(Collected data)
....

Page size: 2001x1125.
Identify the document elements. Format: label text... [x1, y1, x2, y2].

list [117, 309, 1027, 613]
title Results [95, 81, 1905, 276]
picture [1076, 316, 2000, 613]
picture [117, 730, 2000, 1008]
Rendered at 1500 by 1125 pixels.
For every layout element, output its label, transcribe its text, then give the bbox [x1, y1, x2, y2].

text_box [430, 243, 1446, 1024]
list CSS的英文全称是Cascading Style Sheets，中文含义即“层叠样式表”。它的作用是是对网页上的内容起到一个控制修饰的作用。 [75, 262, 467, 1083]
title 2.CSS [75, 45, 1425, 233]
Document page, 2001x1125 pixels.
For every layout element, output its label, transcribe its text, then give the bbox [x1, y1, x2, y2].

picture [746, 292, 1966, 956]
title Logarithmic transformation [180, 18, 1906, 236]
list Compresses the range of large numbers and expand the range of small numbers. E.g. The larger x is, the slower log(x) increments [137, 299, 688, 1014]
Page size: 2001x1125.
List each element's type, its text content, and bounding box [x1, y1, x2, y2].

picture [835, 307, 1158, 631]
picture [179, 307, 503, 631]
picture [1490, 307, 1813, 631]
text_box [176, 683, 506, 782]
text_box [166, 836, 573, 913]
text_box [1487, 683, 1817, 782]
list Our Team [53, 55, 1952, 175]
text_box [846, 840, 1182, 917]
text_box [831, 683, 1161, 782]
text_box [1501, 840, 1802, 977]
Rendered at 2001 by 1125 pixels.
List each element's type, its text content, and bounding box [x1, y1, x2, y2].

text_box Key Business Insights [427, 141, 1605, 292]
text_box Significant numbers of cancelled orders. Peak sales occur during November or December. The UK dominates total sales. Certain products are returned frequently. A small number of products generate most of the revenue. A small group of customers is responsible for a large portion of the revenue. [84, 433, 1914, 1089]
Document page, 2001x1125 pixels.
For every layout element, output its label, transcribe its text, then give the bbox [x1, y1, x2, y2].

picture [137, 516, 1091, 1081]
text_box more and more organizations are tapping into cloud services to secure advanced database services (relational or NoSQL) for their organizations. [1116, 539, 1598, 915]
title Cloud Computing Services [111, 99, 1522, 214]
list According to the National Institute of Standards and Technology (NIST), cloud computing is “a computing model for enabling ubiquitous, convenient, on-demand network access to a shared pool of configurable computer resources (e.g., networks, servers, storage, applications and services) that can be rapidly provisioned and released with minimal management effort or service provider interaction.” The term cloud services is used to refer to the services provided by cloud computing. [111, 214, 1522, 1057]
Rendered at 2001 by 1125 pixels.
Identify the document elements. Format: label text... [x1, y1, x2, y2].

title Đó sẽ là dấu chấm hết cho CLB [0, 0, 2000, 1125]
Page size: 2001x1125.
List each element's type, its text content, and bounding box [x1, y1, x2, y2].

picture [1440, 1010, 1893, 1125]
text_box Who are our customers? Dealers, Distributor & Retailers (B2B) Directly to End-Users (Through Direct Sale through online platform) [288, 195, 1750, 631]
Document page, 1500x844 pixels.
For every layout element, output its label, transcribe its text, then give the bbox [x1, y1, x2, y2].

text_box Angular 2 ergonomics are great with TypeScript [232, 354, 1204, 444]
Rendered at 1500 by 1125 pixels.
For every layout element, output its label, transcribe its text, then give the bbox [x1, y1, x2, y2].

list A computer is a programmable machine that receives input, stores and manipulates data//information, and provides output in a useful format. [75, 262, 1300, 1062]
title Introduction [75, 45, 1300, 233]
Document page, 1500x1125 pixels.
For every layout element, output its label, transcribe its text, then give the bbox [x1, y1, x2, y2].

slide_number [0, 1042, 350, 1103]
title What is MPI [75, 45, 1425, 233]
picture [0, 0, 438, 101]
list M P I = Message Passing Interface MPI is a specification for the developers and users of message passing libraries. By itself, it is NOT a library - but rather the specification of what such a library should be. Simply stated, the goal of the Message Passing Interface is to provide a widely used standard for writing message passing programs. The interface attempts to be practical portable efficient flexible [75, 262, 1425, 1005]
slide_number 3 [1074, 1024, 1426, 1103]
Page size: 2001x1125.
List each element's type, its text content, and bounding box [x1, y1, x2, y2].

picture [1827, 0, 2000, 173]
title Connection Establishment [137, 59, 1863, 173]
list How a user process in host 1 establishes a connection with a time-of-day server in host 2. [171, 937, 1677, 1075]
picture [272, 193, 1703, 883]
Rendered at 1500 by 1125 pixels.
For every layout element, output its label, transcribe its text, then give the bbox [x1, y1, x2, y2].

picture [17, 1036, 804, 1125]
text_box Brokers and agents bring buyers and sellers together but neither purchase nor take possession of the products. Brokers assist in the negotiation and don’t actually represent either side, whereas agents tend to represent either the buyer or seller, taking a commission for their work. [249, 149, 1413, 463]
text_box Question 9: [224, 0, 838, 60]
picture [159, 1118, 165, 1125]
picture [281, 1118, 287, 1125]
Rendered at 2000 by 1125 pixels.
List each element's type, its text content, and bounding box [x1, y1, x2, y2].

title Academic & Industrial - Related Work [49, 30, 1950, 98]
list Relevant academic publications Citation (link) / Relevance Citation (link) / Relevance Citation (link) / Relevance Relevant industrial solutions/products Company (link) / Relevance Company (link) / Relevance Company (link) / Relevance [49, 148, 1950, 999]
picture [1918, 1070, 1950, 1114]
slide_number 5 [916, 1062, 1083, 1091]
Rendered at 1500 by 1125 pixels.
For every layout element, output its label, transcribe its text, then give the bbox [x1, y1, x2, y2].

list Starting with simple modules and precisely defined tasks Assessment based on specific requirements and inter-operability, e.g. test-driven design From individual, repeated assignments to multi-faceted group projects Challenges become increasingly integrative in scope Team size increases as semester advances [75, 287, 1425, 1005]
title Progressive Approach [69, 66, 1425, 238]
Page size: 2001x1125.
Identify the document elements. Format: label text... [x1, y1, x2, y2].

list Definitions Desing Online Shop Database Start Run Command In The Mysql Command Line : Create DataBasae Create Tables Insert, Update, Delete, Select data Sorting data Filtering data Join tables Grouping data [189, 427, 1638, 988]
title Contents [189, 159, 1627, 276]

....

> _PROBLEM_:
Please retype all of the lines above exactly as they stand.

> _FINISHED EXERCISE_:
Page size: 2001x1125.
Identify the document elements. Format: label text... [x1, y1, x2, y2].

list [117, 309, 1027, 613]
title Results [95, 81, 1905, 276]
picture [1076, 316, 2000, 613]
picture [117, 730, 2000, 1008]
Rendered at 1500 by 1125 pixels.
For every layout element, output its label, transcribe its text, then give the bbox [x1, y1, x2, y2].

text_box [430, 243, 1446, 1024]
list CSS的英文全称是Cascading Style Sheets，中文含义即“层叠样式表”。它的作用是是对网页上的内容起到一个控制修饰的作用。 [75, 262, 467, 1083]
title 2.CSS [75, 45, 1425, 233]
Document page, 2001x1125 pixels.
For every layout element, output its label, transcribe its text, then give the bbox [x1, y1, x2, y2].

picture [746, 292, 1966, 956]
title Logarithmic transformation [180, 18, 1906, 236]
list Compresses the range of large numbers and expand the range of small numbers. E.g. The larger x is, the slower log(x) increments [137, 299, 688, 1014]
Page size: 2001x1125.
List each element's type, its text content, and bounding box [x1, y1, x2, y2].

picture [835, 307, 1158, 631]
picture [179, 307, 503, 631]
picture [1490, 307, 1813, 631]
text_box [176, 683, 506, 782]
text_box [166, 836, 573, 913]
text_box [1487, 683, 1817, 782]
list Our Team [53, 55, 1952, 175]
text_box [846, 840, 1182, 917]
text_box [831, 683, 1161, 782]
text_box [1501, 840, 1802, 977]
Rendered at 2001 by 1125 pixels.
List each element's type, its text content, and bounding box [x1, y1, x2, y2].

text_box Key Business Insights [427, 141, 1605, 292]
text_box Significant numbers of cancelled orders. Peak sales occur during November or December. The UK dominates total sales. Certain products are returned frequently. A small number of products generate most of the revenue. A small group of customers is responsible for a large portion of the revenue. [84, 433, 1914, 1089]
Document page, 2001x1125 pixels.
For every layout element, output its label, transcribe its text, then give the bbox [x1, y1, x2, y2].

picture [137, 516, 1091, 1081]
text_box more and more organizations are tapping into cloud services to secure advanced database services (relational or NoSQL) for their organizations. [1116, 539, 1598, 915]
title Cloud Computing Services [111, 99, 1522, 214]
list According to the National Institute of Standards and Technology (NIST), cloud computing is “a computing model for enabling ubiquitous, convenient, on-demand network access to a shared pool of configurable computer resources (e.g., networks, servers, storage, applications and services) that can be rapidly provisioned and released with minimal management effort or service provider interaction.” The term cloud services is used to refer to the services provided by cloud computing. [111, 214, 1522, 1057]
Rendered at 2001 by 1125 pixels.
Identify the document elements. Format: label text... [x1, y1, x2, y2].

title Đó sẽ là dấu chấm hết cho CLB [0, 0, 2000, 1125]
Page size: 2001x1125.
List each element's type, its text content, and bounding box [x1, y1, x2, y2].

picture [1440, 1010, 1893, 1125]
text_box Who are our customers? Dealers, Distributor & Retailers (B2B) Directly to End-Users (Through Direct Sale through online platform) [288, 195, 1750, 631]
Document page, 1500x844 pixels.
For every layout element, output its label, transcribe its text, then give the bbox [x1, y1, x2, y2].

text_box Angular 2 ergonomics are great with TypeScript [232, 354, 1204, 444]
Rendered at 1500 by 1125 pixels.
For every layout element, output its label, transcribe its text, then give the bbox [x1, y1, x2, y2].

list A computer is a programmable machine that receives input, stores and manipulates data//information, and provides output in a useful format. [75, 262, 1300, 1062]
title Introduction [75, 45, 1300, 233]
Document page, 1500x1125 pixels.
For every layout element, output its label, transcribe its text, then give the bbox [x1, y1, x2, y2].

slide_number [0, 1042, 350, 1103]
title What is MPI [75, 45, 1425, 233]
picture [0, 0, 438, 101]
list M P I = Message Passing Interface MPI is a specification for the developers and users of message passing libraries. By itself, it is NOT a library - but rather the specification of what such a library should be. Simply stated, the goal of the Message Passing Interface is to provide a widely used standard for writing message passing programs. The interface attempts to be practical portable efficient flexible [75, 262, 1425, 1005]
slide_number 3 [1074, 1024, 1426, 1103]
Page size: 2001x1125.
List each element's type, its text content, and bounding box [x1, y1, x2, y2].

picture [1827, 0, 2000, 173]
title Connection Establishment [137, 59, 1863, 173]
list How a user process in host 1 establishes a connection with a time-of-day server in host 2. [171, 937, 1677, 1075]
picture [272, 193, 1703, 883]
Rendered at 1500 by 1125 pixels.
For every layout element, output its label, transcribe its text, then give the bbox [x1, y1, x2, y2].

picture [17, 1036, 804, 1125]
text_box Brokers and agents bring buyers and sellers together but neither purchase nor take possession of the products. Brokers assist in the negotiation and don’t actually represent either side, whereas agents tend to represent either the buyer or seller, taking a commission for their work. [249, 149, 1413, 463]
text_box Question 9: [224, 0, 838, 60]
picture [159, 1118, 165, 1125]
picture [281, 1118, 287, 1125]
Rendered at 2000 by 1125 pixels.
List each element's type, its text content, and bounding box [x1, y1, x2, y2].

title Academic & Industrial - Related Work [49, 30, 1950, 98]
list Relevant academic publications Citation (link) / Relevance Citation (link) / Relevance Citation (link) / Relevance Relevant industrial solutions/products Company (link) / Relevance Company (link) / Relevance Company (link) / Relevance [49, 148, 1950, 999]
picture [1918, 1070, 1950, 1114]
slide_number 5 [916, 1062, 1083, 1091]
Rendered at 1500 by 1125 pixels.
For every layout element, output its label, transcribe its text, then give the bbox [x1, y1, x2, y2].

list Starting with simple modules and precisely defined tasks Assessment based on specific requirements and inter-operability, e.g. test-driven design From individual, repeated assignments to multi-faceted group projects Challenges become increasingly integrative in scope Team size increases as semester advances [75, 287, 1425, 1005]
title Progressive Approach [69, 66, 1425, 238]
Page size: 2001x1125.
Identify the document elements. Format: label text... [x1, y1, x2, y2].

list Definitions Desing Online Shop Database Start Run Command In The Mysql Command Line : Create DataBasae Create Tables Insert, Update, Delete, Select data Sorting data Filtering data Join tables Grouping data [189, 427, 1638, 988]
title Contents [189, 159, 1627, 276]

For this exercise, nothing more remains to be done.